Covanta Energy Corp. has converted waste to energy for 20 years, using everything from municipal sludge to everyday trash. It has incinerated pharmaceuticals since the mid 1990s, and now does such disposals at 21 of its 32 facilities, said spokesman Derek Porter.

Feel good about your waste
Porter said pharmaceutical disposal is a small part of the business but growing. The Indianapolis plant sells steam directly to the local utility to use as energy, though the majority of Covanta's other plants harvest the steam created from incineration and use that to create electricity, which is then sold to utilities.

Capital Returns is devising its own pilot program for consumers to mail back medications in a three-county area around Milwaukee.

States are starting to craft their own pilot programs as well, and some of them create energy.
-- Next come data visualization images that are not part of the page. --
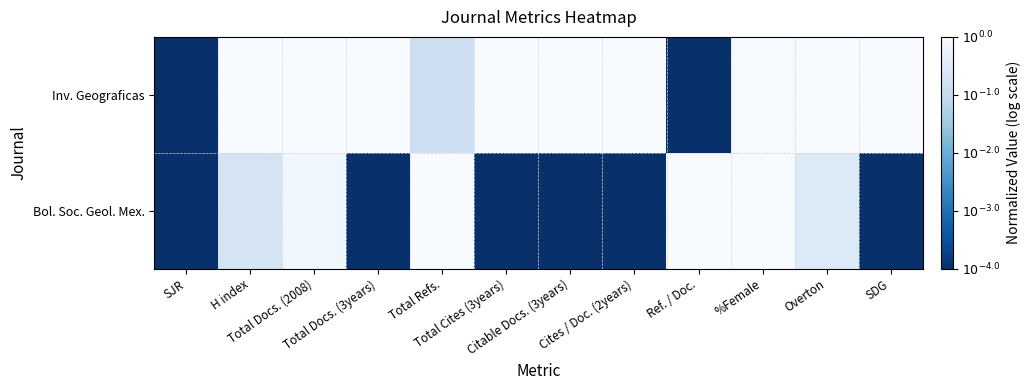

Count the number of data series in this chart.

2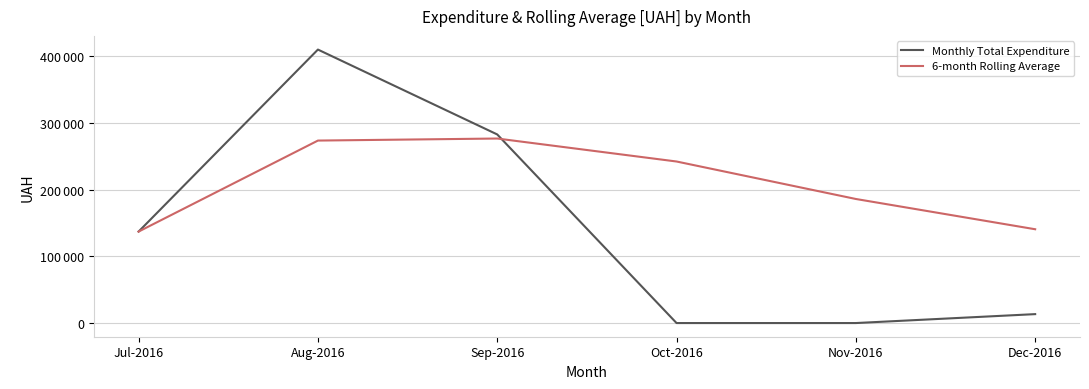

What is the label of the 3rd point from the right?

Oct-2016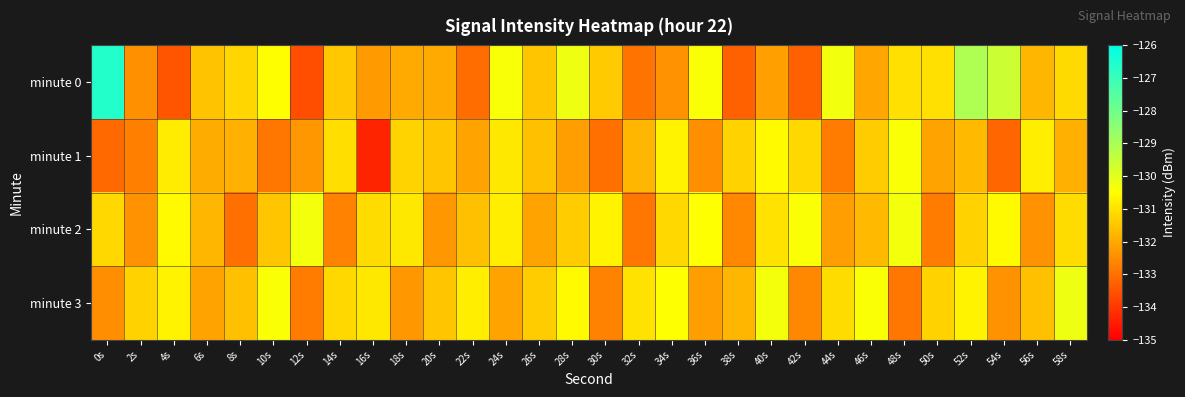

Rank the series by their maximum value, from lowest to highest.

minute 1, minute 2, minute 3, minute 0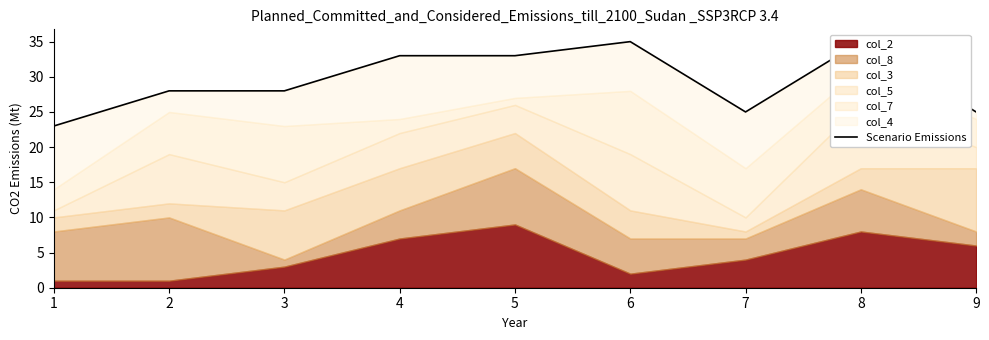

How many data points are above 28?

4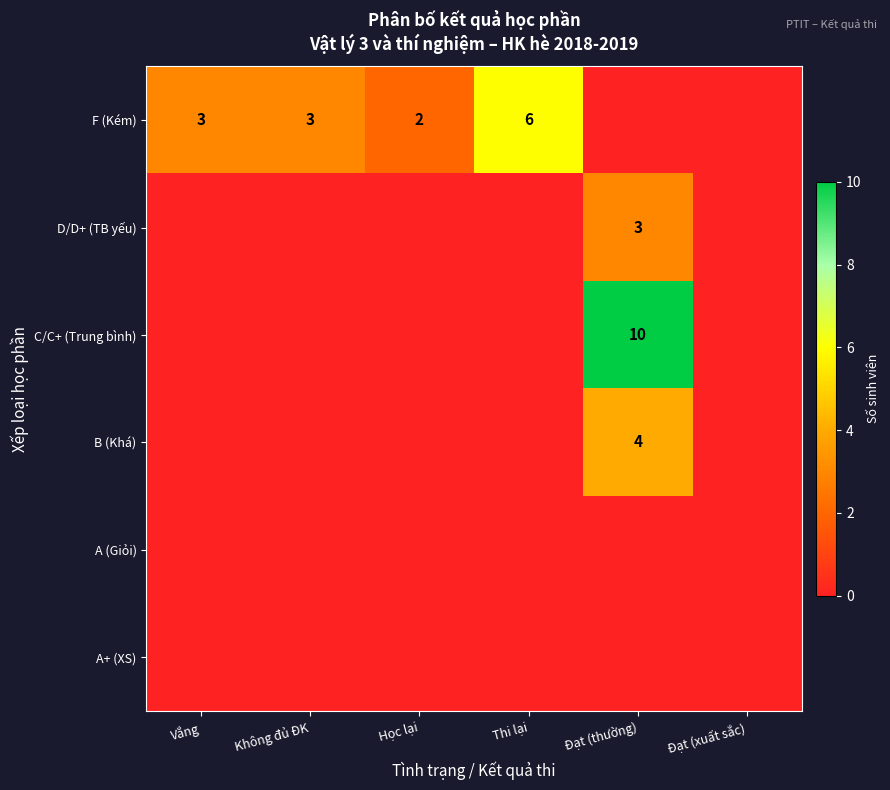

True or false: F (Kém) has a value of 3 at Học lại.

False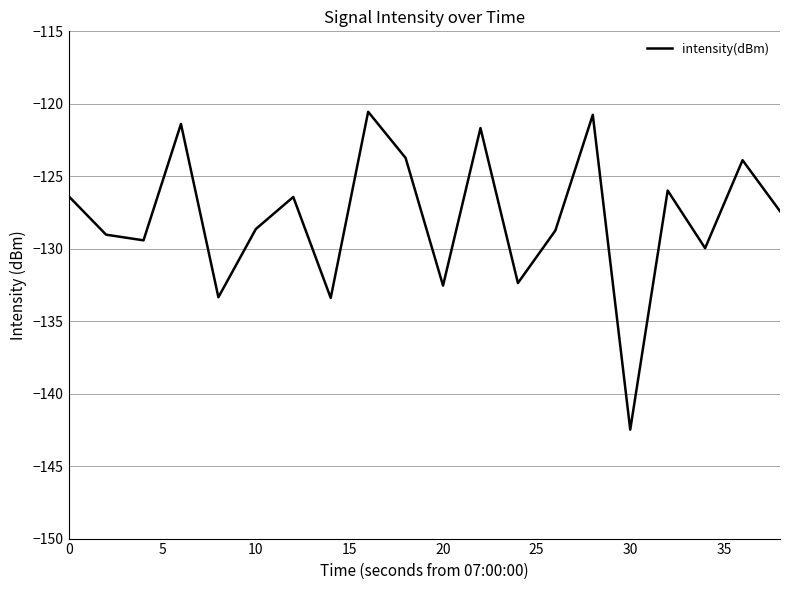

What is the smallest value displayed?

-142.5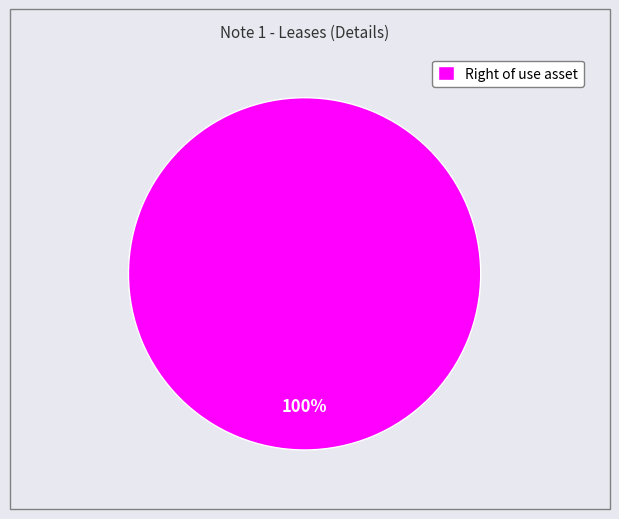

What is the majority slice?

Right of use asset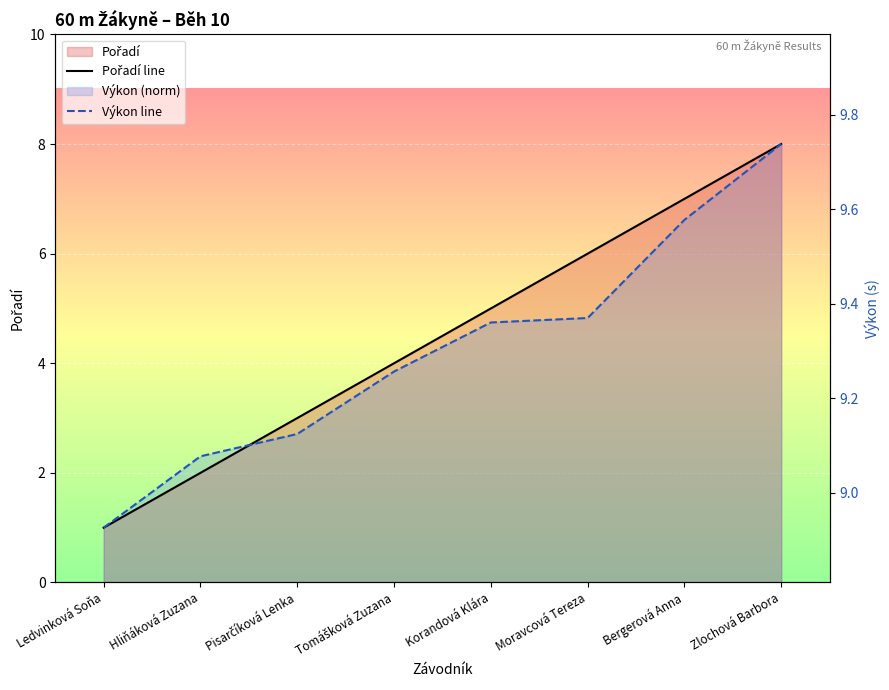

Rank the series at Tomášková Zuzana from highest to lowest value.

Výkon, Pořadí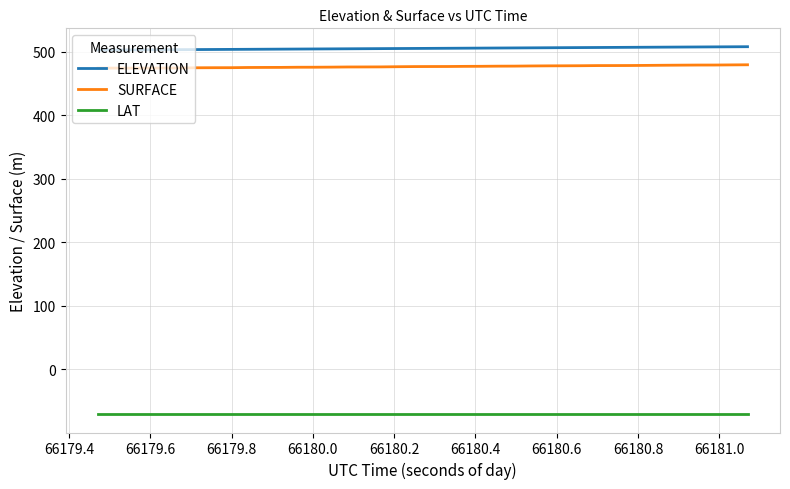

True or false: SURFACE and ELEVATION cross at least once.

False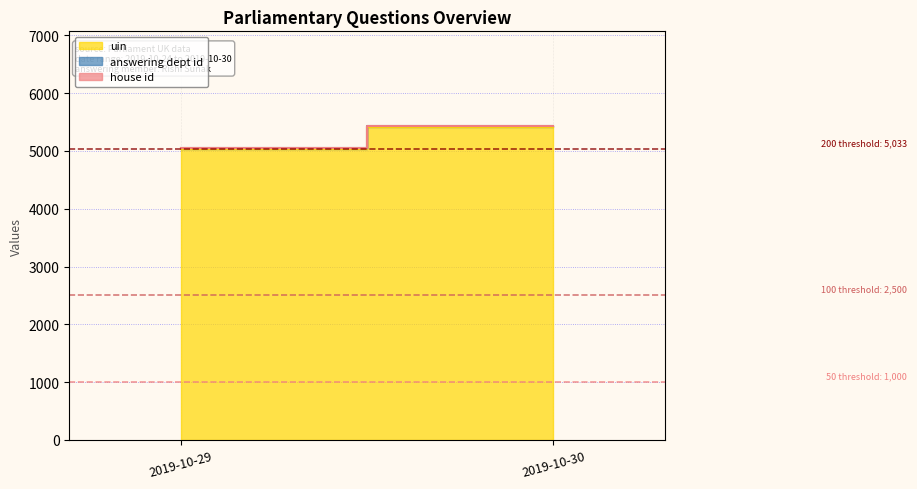

Rank the series by their maximum value, from lowest to highest.

house id, answering dept id, uin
The state of Washington has tested return programs at pharmacies in a five-county area since last October. People return their unused drugs anonymously at pharmacies, and they are eventually incinerated and turned into energy, said Emma Johnson, resource efficiency coordinator for solid waste programs in the state's Department of Ecology.

The incineration is done, for now, at the Spokane Waste-To-Energy facility, though Johnson said the program hopes to switch to a hazardous waste facility if it can get waivers to handle such materials from the government.

So far, they've collected about 2,000 pounds of medicine. That translates into a tiny amount of energy — she couldn't even estimate it — but any amount helps, she said.

Most program participants don't know their drugs are being turned into power, she said. They like knowing their drugs aren't getting into the hands of children, pets, or people abusing medication, or that they won't pollute nearby water.

"There are a lot of people out there who really want to do the right thing," Johnson said. "They just don't have either the resources or some place convenient to go."